解决pandas-ai中direct_sql配置引发的ExecuteSQLQueryNotUsed异常

2025-05-11 01:31:05作者：胡唯隽

在使用pandas-ai库进行数据分析时，当配置了direct_sql: true参数后，系统会强制要求使用execute_sql_query函数执行SQL查询。这一设计是为了确保SQL查询的安全性和可控性，但同时也带来了一些使用上的注意事项。

问题现象

当开发者在pandas-ai中配置了direct_sql: true参数，但没有正确使用execute_sql_query函数执行SQL查询时，系统会抛出ExecuteSQLQueryNotUsed异常。错误信息明确指出："For Direct SQL set to true, execute_sql_query function must be used"。

问题根源

pandas-ai库在direct_sql模式下强制要求使用特定的execute_sql_query函数，这是出于以下几个考虑：

安全性控制：确保所有SQL查询都经过安全检查
性能优化：统一管理数据库连接和查询执行
功能扩展：为后续功能预留接口

解决方案

要解决这个问题，开发者需要遵循以下步骤：

确保在配置中正确设置了direct_sql: true参数
使用execute_sql_query函数执行所有SQL查询
对SQL查询进行安全检查

示例代码如下：

# 创建MySQL连接器
mysql_connector = MySQLConnector(
    config={
        "host": "localhost",
        "port": 3306,
        "database": "test_db",
        "username": "user",
        "password": "password",
        "table": "sample_table"
    }
)

# 创建SmartDatalake实例
smart_df = SmartDatalake(
    [mysql_connector],
    config={
        "direct_sql": True,
        # 其他配置参数...
    }
)

# 执行SQL查询
try:
    result = smart_df.execute_sql_query("SELECT * FROM sample_table")
    print(result)
except Exception as e:
    print(f"查询执行失败: {e}")

•••••

练习题目
根据阅读文本，写出配置了direct_sql: true却没有用execute_sql_query函数执行SQL查询时系统抛出的异常名称。

•••••

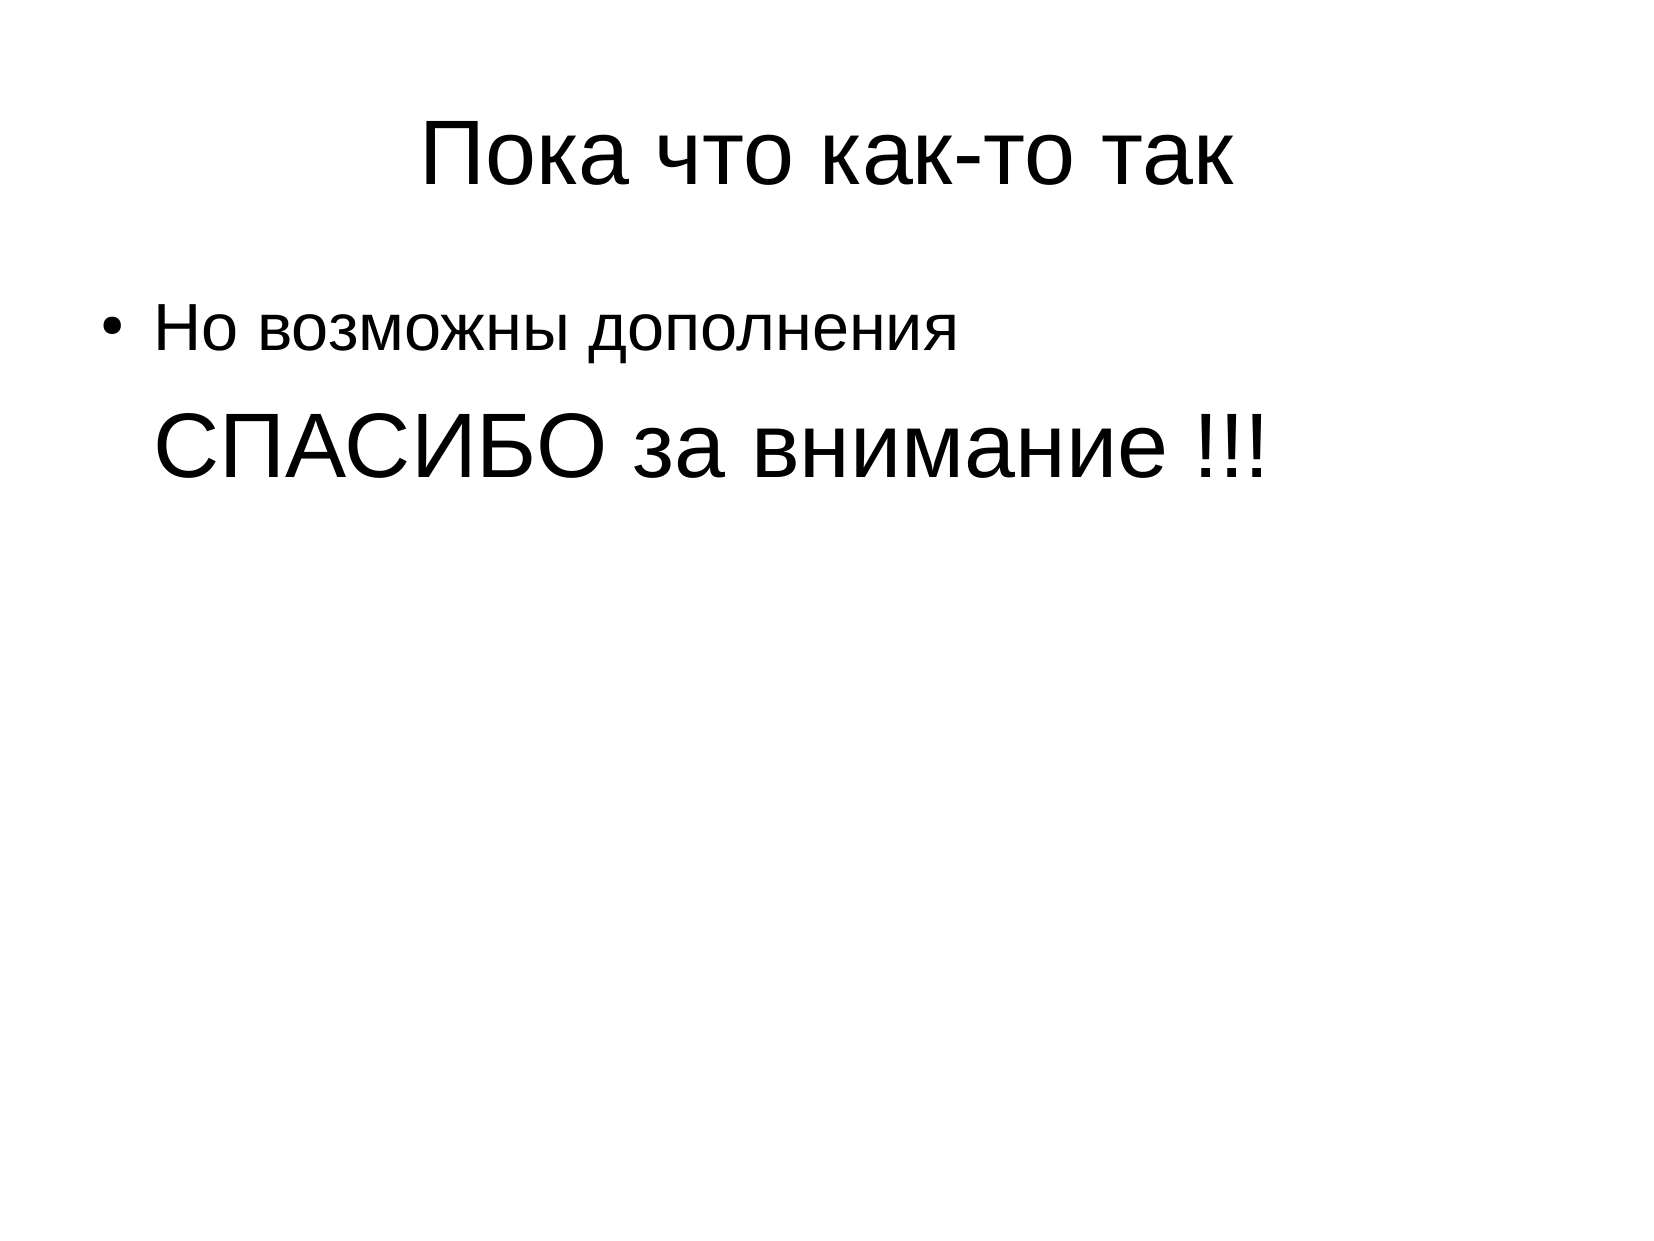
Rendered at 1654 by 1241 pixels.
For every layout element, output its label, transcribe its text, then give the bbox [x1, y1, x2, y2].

list Но возможны дополнения СПАСИБО за внимание !!! [82, 290, 1571, 1010]
title Пока что как-то так [82, 49, 1571, 257]
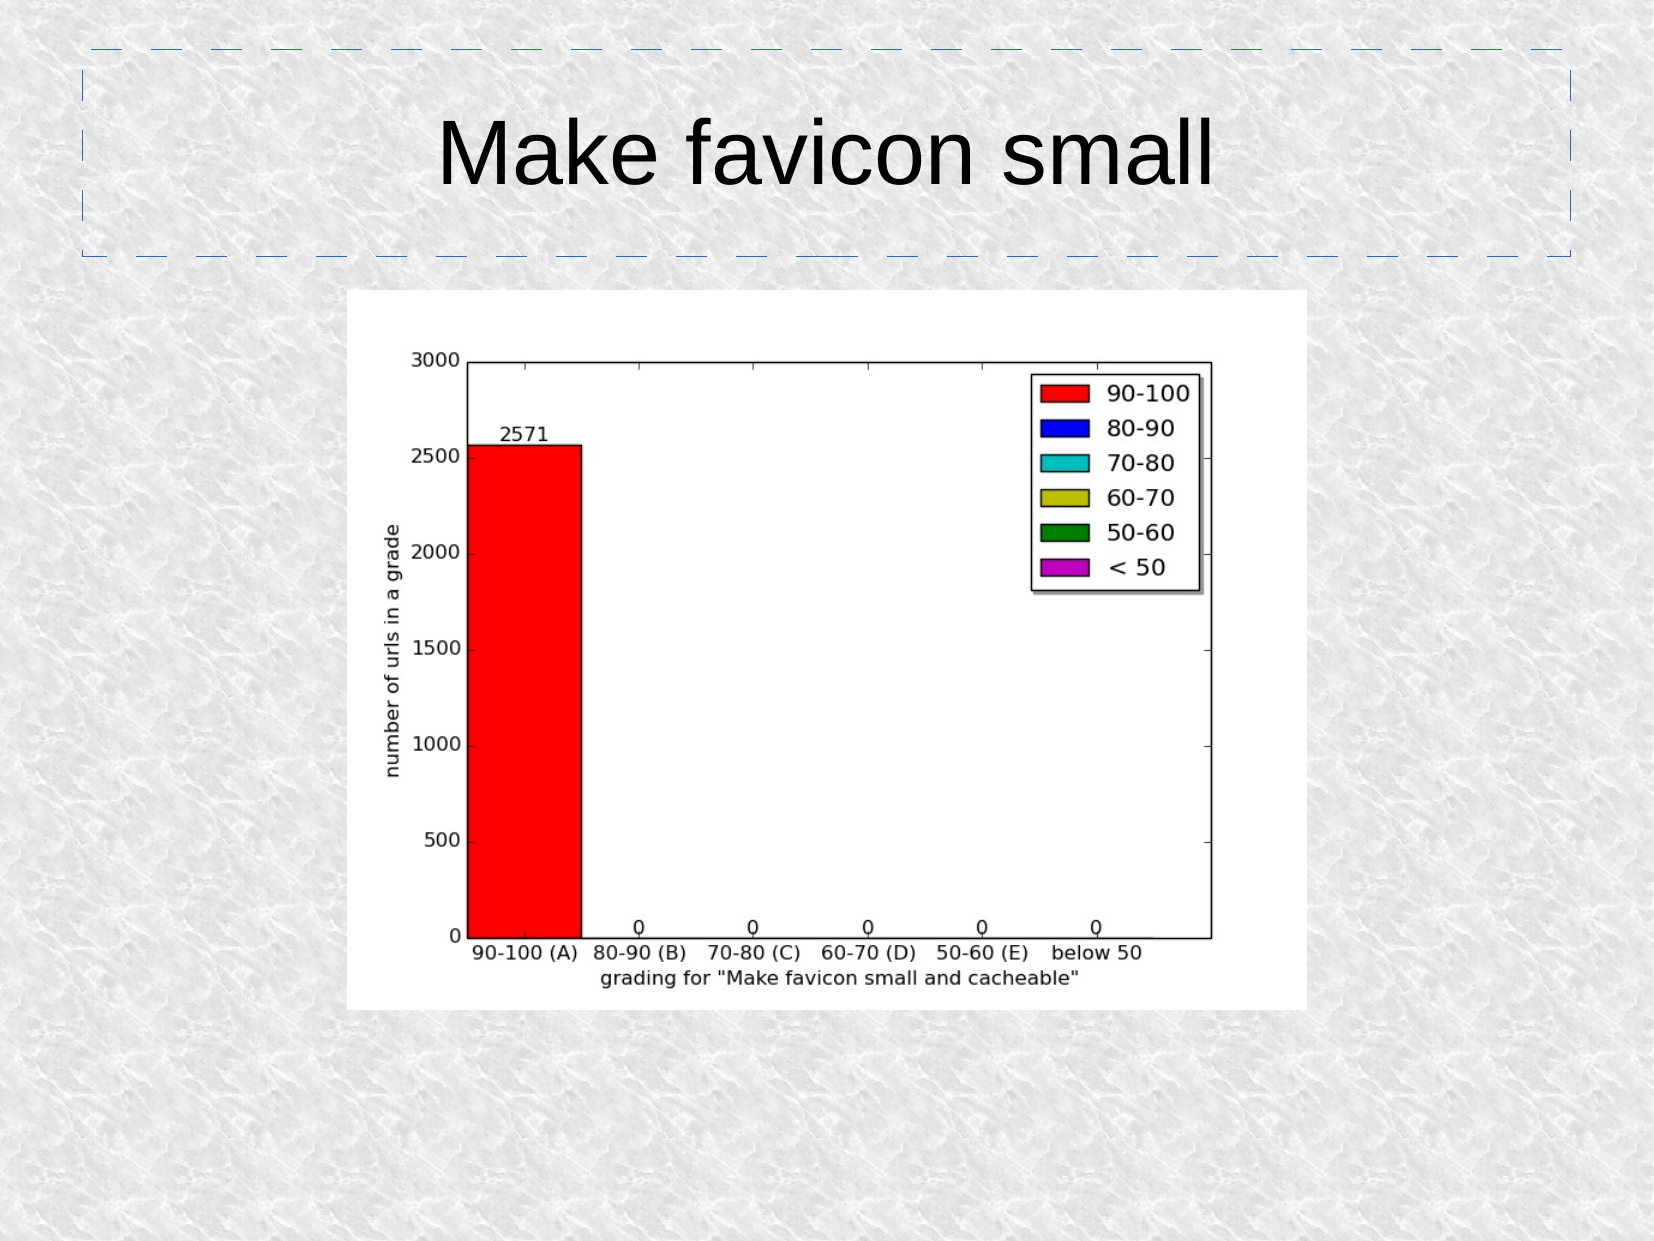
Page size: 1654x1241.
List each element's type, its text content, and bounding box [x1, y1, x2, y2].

picture [0, 0, 1654, 1241]
title Make favicon small [82, 49, 1571, 257]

•••••

最终答案
ExecuteSQLQueryNotUsed异常。